## Task prompt
Which lines run from the one containing "middle tip: (436, 382)" to the end of the material below? Retype exactly those, both ends included, and nothing else.

· · ·

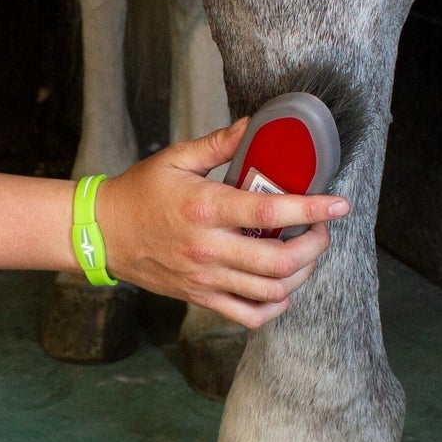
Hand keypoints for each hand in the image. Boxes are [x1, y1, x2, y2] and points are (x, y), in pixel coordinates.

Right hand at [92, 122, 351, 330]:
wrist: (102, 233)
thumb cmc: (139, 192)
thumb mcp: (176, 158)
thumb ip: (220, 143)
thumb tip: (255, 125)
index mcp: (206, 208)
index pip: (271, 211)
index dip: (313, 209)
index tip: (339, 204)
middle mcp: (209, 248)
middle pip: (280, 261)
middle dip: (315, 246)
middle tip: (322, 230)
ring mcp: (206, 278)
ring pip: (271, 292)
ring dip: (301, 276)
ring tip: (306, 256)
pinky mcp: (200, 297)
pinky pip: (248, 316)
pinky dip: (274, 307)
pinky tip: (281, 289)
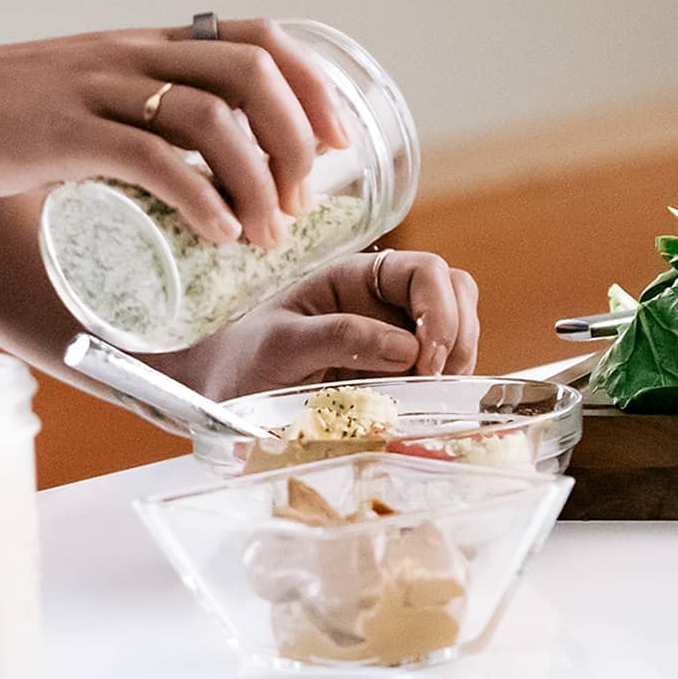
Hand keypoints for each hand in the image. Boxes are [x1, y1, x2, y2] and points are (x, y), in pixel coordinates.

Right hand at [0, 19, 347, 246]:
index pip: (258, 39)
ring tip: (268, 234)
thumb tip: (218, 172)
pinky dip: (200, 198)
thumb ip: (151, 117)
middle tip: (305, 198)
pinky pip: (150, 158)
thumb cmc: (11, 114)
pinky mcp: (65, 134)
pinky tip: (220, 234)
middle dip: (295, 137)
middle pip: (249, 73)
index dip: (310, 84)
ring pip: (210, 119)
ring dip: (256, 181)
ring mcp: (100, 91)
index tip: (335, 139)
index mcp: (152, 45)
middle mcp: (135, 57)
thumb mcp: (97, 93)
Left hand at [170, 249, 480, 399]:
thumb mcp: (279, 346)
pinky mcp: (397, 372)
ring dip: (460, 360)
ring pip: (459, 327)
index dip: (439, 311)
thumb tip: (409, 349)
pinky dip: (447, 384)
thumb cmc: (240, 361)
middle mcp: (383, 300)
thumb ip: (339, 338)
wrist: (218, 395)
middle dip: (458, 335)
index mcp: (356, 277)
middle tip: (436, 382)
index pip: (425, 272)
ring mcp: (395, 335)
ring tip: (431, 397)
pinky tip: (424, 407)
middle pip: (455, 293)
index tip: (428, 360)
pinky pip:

· · ·

## Solution for this exercise
middle tip: (436, 382)
index pip: (425, 272)
ring mcp: (395, 335)
ring tip: (431, 397)
pinky tip: (424, 407)
middle pip: (455, 293)
index tip: (428, 360)
pinky pip:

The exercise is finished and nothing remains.